Observation data (J2000 epoch)
- Constellation: Corvus
- Right ascension: 12^{h} 23^{m} 20.7^{s}
- Declination: −12° 33′ 31″
- Redshift: 0.014153
- Heliocentric radial velocity: 4243 km/s
- Distance: 144 Mly (44.2 Mpc)
- Apparent magnitude (V): 14.5

Characteristics
- Type: E+
- Size: ~62,100 ly (19.03 kpc) (estimated)
- Apparent size (V): 2.4 x 1.4

Other designations
- PGC 040212, MCG -02-32-009

= NGC 4329 =

Galaxy in the constellation Corvus

NGC 4329 is an elliptical galaxy located 144 million light-years away in the constellation Corvus.

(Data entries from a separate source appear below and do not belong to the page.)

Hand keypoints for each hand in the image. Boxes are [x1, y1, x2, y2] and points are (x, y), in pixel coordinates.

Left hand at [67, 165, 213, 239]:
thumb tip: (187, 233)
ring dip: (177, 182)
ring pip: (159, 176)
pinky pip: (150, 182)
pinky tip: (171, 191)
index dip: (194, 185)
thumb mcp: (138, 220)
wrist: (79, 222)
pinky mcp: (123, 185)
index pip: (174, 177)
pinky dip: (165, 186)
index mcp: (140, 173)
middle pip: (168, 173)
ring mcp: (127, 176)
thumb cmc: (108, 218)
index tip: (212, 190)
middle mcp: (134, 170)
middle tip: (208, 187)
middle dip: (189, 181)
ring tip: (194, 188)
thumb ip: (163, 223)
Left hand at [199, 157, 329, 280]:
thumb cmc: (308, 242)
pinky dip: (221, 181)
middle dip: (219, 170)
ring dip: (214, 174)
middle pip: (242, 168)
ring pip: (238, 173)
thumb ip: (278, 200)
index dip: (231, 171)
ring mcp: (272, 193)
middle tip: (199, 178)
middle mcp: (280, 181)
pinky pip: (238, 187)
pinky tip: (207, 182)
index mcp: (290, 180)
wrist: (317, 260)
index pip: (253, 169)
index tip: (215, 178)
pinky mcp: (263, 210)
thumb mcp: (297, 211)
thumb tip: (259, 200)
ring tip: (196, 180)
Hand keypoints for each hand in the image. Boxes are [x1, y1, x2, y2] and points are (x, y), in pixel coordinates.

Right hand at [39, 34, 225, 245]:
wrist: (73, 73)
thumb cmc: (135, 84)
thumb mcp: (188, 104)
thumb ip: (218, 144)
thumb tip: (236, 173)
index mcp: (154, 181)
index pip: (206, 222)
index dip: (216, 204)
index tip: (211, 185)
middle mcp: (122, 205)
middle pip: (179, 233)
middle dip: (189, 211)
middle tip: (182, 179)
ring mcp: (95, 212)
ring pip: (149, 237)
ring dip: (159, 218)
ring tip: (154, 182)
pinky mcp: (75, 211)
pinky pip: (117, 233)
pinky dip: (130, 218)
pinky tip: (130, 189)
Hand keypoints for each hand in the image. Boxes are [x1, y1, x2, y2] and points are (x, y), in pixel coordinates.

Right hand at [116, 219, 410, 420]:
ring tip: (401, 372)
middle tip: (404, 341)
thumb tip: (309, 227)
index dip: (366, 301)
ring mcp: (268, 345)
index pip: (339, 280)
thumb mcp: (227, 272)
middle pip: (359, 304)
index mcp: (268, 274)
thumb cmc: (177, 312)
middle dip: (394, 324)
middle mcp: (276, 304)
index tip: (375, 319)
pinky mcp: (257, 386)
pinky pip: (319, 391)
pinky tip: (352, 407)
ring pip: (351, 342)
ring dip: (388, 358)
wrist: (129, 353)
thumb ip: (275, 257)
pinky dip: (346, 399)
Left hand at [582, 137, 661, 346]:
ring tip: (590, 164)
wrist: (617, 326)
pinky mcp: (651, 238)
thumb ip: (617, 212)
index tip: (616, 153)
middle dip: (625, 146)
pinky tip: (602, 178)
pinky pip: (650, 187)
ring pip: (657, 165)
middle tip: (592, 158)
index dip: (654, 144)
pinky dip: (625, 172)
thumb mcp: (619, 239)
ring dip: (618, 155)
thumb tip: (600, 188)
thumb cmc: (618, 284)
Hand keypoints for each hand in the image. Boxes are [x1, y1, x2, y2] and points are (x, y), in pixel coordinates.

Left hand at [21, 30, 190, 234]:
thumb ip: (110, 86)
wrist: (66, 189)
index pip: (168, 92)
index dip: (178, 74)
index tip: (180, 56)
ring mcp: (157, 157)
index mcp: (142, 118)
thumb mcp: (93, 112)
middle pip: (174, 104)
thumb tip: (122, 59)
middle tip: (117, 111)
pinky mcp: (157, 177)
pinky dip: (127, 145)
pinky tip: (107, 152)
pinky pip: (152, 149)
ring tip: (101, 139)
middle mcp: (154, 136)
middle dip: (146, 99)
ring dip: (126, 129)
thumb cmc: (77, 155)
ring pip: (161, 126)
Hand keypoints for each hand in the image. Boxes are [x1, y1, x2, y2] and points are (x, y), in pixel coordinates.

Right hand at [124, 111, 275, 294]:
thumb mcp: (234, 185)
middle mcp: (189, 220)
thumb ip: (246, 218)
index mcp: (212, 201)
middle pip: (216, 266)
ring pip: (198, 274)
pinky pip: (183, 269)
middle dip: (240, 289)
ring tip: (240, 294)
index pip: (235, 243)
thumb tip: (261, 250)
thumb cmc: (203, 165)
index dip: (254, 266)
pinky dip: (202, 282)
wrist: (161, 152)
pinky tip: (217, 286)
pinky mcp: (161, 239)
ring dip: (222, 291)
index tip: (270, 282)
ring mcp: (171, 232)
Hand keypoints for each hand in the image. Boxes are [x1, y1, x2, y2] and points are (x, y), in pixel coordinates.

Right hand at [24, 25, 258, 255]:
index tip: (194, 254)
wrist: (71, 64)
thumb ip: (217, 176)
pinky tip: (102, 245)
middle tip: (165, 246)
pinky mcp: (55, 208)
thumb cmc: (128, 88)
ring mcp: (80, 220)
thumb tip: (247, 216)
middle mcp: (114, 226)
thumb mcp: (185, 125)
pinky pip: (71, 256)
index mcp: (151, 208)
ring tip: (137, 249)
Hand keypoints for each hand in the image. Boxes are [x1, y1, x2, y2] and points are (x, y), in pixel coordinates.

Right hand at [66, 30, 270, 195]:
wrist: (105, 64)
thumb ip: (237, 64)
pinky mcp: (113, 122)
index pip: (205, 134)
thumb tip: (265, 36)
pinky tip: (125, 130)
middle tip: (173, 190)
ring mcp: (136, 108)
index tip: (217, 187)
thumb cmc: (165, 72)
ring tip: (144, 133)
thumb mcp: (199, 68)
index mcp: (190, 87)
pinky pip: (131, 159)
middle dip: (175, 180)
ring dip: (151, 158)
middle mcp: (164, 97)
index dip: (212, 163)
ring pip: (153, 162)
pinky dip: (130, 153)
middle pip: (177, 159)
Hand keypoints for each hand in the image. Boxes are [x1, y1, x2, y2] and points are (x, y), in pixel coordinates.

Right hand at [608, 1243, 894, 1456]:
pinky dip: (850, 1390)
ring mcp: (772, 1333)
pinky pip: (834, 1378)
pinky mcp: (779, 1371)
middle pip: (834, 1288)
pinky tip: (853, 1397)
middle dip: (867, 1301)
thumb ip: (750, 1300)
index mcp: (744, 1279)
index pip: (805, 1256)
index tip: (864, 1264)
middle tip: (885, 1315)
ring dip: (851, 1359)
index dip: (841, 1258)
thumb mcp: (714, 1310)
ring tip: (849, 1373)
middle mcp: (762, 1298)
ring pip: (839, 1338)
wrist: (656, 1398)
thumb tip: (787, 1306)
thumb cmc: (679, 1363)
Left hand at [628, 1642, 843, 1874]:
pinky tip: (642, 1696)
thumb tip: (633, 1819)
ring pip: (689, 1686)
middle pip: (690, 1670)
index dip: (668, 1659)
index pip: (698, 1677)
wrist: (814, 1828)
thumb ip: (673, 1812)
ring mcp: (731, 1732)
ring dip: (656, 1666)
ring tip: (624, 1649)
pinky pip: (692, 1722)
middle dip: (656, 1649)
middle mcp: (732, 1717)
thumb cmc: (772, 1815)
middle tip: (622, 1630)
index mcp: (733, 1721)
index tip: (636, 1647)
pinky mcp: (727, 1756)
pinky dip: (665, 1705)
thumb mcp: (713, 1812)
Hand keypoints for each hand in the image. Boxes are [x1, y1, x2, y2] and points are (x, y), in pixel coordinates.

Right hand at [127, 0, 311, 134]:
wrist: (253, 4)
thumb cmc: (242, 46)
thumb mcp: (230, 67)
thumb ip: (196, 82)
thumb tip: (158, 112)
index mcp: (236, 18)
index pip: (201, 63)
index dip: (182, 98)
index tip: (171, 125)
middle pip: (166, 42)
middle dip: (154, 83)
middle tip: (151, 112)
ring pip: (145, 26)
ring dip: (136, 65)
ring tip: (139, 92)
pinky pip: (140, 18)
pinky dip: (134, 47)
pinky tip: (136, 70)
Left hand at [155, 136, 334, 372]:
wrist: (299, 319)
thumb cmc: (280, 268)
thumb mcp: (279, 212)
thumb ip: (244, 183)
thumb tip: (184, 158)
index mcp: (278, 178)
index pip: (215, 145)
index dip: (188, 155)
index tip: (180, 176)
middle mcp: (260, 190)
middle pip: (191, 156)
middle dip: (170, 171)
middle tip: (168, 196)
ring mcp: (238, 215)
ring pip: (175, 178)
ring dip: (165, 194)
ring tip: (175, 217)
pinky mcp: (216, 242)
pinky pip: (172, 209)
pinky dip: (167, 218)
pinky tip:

The galaxy was discovered by astronomer John Herschel on March 9, 1828. NGC 4329 is host a supermassive black hole with an estimated mass of 3.1×10^8 solar masses. NGC 4329 is a member of a group of 5 galaxies known as [T2015] nest 100478. NGC 4329 is the brightest member of this group and the group includes the galaxies IC 785, IC 786, MCG-02-32-006, and LEDA 170189. The redshift of NGC 4329 places it in the within the bounds of the Hydra-Centaurus supercluster.